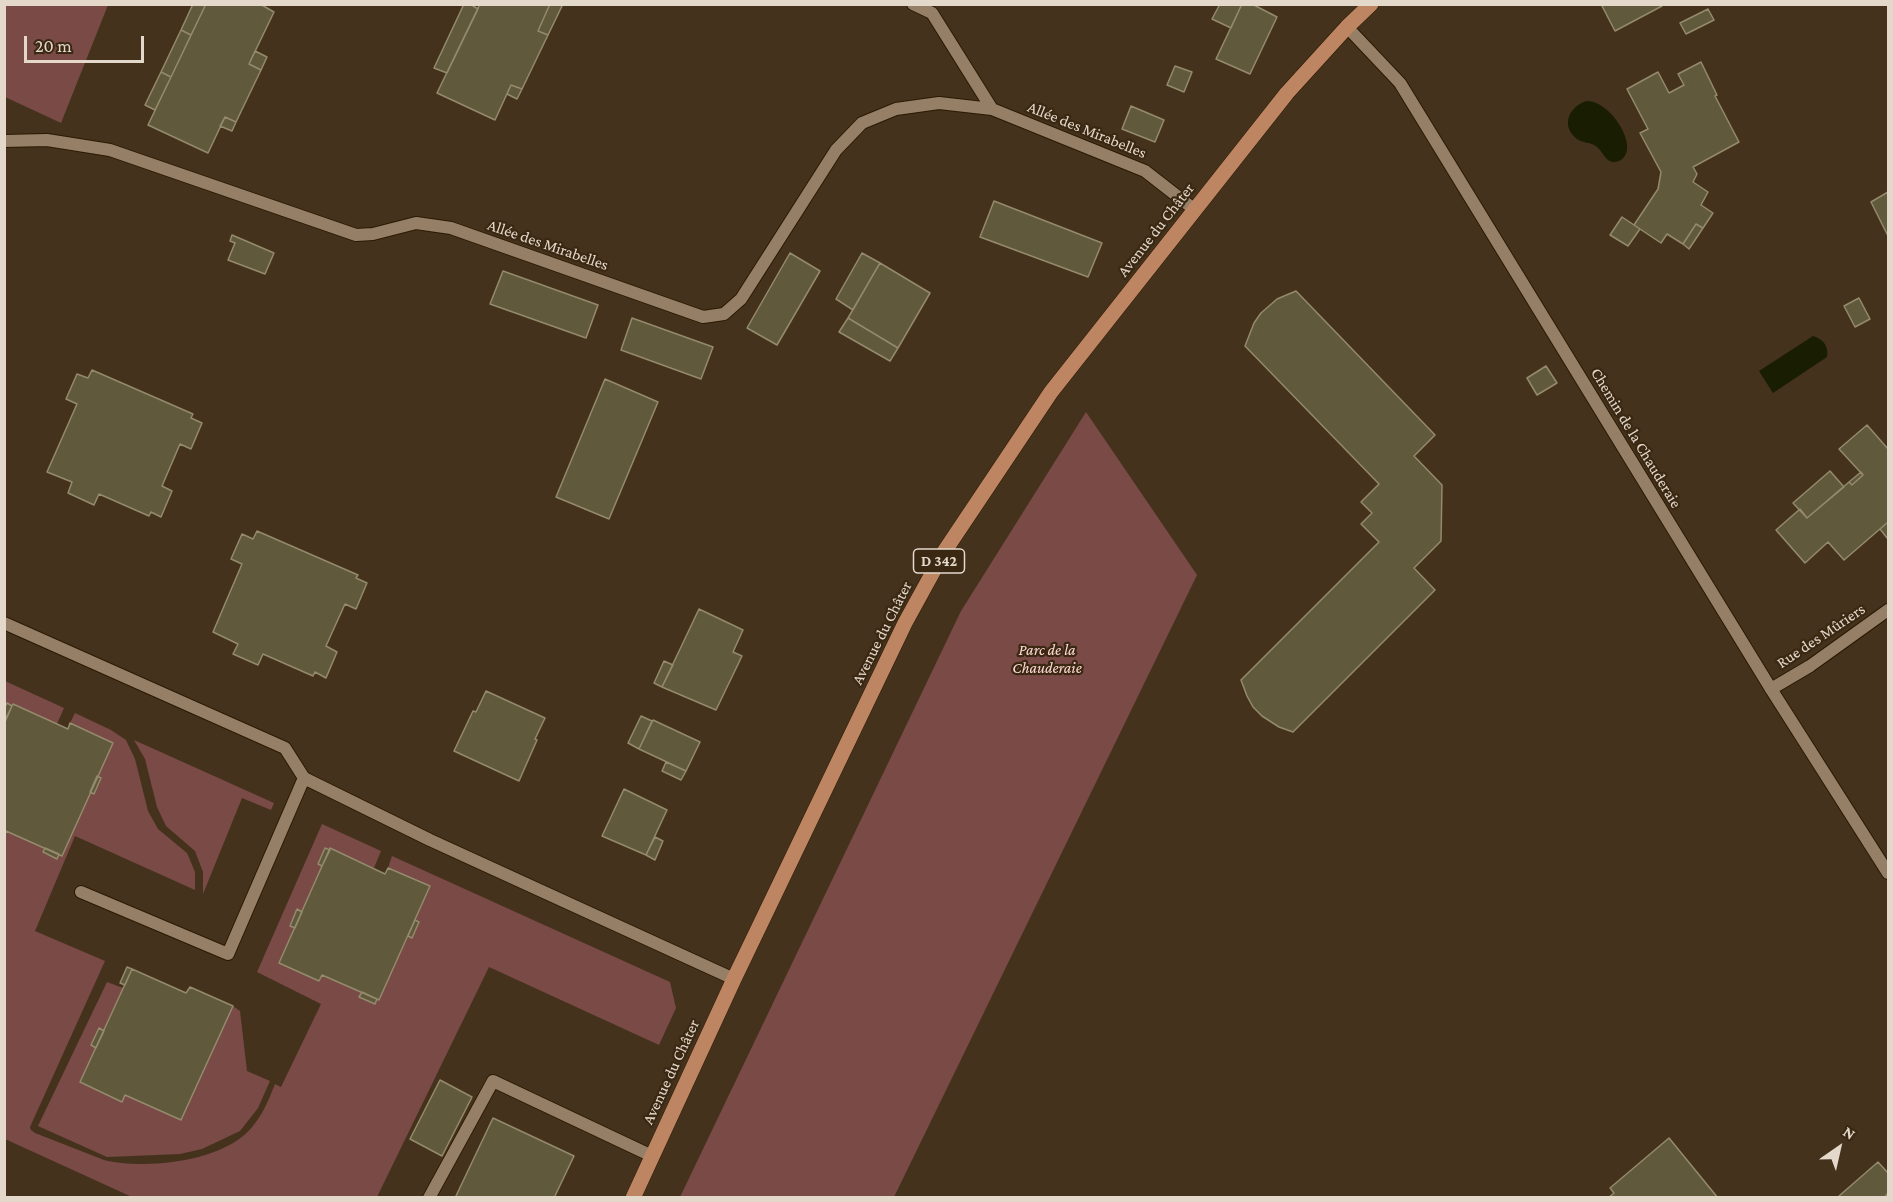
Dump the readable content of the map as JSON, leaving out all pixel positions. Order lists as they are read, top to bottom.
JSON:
{
  "streets": {
    "main road": ["Avenue du Châter", "D 342"],
    "street": ["Allée des Mirabelles", "Chemin de la Chauderaie", "Rue des Mûriers"]
  },
  "crossings": [
    ["Allée des Mirabelles", "Avenue du Châter"],
    ["Avenue du Châter", "Chemin de la Chauderaie"],
    ["Chemin de la Chauderaie", "Rue des Mûriers"]
  ],
  "parks": ["Parc de la Chauderaie"],
  "scale_bar": "20 m",
  "north": "top right"
}
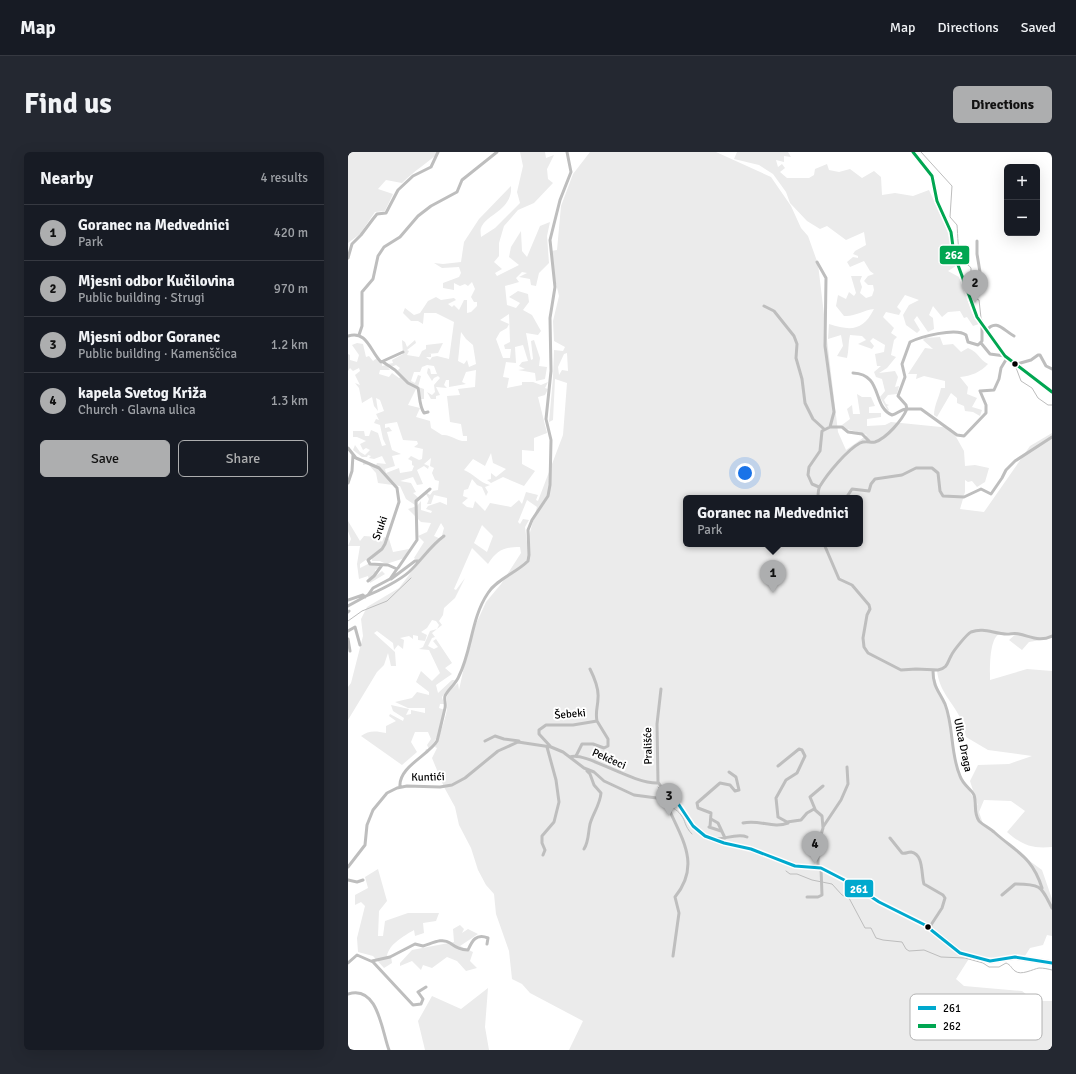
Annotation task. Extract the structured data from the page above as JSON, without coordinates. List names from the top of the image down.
{
  "streets": {
    "street": [
      "Sruki",
      "Šebeki",
      "Ulica Draga",
      "Prališće",
      "Pekčeci",
      "Kuntići"
    ]
  },
  "crossings": [
    ["Šebeki", "Pekčeci"],
    ["Prališće", "Pekčeci"]
  ],
  "lines": ["transit line 262", "transit line 261"],
  "legend": ["261", "262"],
  "page": {
    "header": "Map",
    "nav": ["Map", "Directions", "Saved"],
    "buttons": [
      "Directions",
      ["Save", "Share"]
    ],
    "title": "Find us",
    "heading": ["Nearby", "4 results"],
    "map_buttons": ["+", "−"],
    "list": [
      {
        "mark": "1",
        "name": "Goranec na Medvednici",
        "note": "Park",
        "value": "420 m"
      },
      {
        "mark": "2",
        "name": "Mjesni odbor Kučilovina",
        "note": "Public building · Strugi",
        "value": "970 m"
      },
      {
        "mark": "3",
        "name": "Mjesni odbor Goranec",
        "note": "Public building · Kamenščica",
        "value": "1.2 km"
      },
      {
        "mark": "4",
        "name": "kapela Svetog Križa",
        "note": "Church · Glavna ulica",
        "value": "1.3 km"
      }
    ],
    "pins": [
      "2",
      "1",
      "3",
      "4"
    ],
    "popup": ["Goranec na Medvednici", "Park"]
  }
}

:::::

Looking at the material above, count the lines that carry the word "note" and answer with the count alone.

• **TASK OUTPUT**
4